Reputation: 408
I am using Pyspark in Databricks with Spark 3.1.
I need to extract numbers from a text column in a dataframe using the regexp_extract_all
function
Approach 1:
email_df11 = spark.sql("select New_id, regexp_extract_all(subject,'(?<!^DT!\\d)([D|d][T|t]\\d{12}|\\d{9,29})(?!\\d)', 1) as num_subject from email_view")
This results num_subject column with empty lists.
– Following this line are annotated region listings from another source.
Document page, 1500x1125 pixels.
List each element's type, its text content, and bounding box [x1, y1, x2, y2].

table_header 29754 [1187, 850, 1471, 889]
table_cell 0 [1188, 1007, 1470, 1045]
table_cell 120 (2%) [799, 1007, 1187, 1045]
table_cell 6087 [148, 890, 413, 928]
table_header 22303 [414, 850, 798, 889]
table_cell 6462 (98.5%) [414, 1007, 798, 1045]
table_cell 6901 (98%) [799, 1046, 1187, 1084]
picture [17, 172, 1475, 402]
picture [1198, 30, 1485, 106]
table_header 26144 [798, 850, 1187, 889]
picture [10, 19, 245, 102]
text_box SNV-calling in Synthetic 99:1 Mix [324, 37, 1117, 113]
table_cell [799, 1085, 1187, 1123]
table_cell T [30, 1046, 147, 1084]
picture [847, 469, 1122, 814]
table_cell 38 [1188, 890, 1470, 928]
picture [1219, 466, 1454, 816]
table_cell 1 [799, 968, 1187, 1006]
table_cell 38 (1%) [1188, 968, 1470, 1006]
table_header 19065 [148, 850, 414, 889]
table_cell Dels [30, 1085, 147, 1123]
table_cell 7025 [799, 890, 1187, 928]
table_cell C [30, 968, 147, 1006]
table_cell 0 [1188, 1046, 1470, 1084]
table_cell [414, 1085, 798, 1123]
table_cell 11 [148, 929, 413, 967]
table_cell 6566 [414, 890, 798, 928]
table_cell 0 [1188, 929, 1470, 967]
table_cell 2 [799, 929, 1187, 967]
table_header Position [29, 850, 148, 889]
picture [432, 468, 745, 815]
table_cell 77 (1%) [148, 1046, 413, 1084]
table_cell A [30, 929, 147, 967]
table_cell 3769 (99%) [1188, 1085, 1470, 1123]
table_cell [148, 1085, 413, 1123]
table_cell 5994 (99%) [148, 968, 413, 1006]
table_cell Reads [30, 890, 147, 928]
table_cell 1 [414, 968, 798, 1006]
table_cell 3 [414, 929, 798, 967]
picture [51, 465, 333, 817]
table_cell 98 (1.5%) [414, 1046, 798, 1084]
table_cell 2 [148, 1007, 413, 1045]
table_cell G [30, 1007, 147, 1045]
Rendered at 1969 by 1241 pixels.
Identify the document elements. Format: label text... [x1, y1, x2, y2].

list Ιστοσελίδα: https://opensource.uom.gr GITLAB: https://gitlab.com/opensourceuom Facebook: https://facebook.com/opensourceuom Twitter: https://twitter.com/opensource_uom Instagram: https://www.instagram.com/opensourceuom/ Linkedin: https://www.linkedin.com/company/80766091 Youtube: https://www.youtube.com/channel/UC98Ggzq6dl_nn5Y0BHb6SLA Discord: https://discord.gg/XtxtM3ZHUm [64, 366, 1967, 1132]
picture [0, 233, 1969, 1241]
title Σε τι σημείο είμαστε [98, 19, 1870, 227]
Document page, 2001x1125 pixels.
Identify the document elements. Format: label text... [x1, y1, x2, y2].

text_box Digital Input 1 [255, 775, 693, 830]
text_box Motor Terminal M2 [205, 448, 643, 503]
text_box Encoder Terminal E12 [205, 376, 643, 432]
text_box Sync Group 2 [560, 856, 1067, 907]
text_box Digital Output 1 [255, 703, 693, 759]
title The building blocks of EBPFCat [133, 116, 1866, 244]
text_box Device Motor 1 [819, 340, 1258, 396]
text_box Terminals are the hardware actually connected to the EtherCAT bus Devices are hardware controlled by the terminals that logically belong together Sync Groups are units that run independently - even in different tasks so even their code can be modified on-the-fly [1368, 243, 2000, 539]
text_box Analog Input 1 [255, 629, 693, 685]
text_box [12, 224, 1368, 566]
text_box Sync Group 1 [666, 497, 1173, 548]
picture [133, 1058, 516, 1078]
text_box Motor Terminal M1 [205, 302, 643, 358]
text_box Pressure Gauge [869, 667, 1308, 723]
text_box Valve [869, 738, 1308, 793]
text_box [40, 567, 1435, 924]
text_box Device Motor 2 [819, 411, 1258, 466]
However when I use a view of the same data frame and run the query below. I am able to see the output.
Approach 2:
select New_id, regexp_extract_all(subject,'same regex as above', 1) as num_subject from email_view
What do I need to change in Approach 1 in order to get a similar result.
Upvotes: 0
Views: 1039
Reputation: 32650
You need to use four backslashes \\\\
to escape when using spark.sql
:
email_df11 = spark.sql("select New_id, regexp_extract_all(subject,'(?<!^DT!\\\\d)([D|d][T|t]\\\\d{12}|\\\\d{9,29})(?!\\\\d)', 1) as num_subject from email_view")
Or use python raw format string for the query:
email_df11 = spark.sql(r"select New_id, regexp_extract_all(subject,'(?<!^DT!\\d)([D|d][T|t]\\d{12}|\\d{9,29})(?!\\d)', 1) as num_subject from email_view")
Upvotes: 2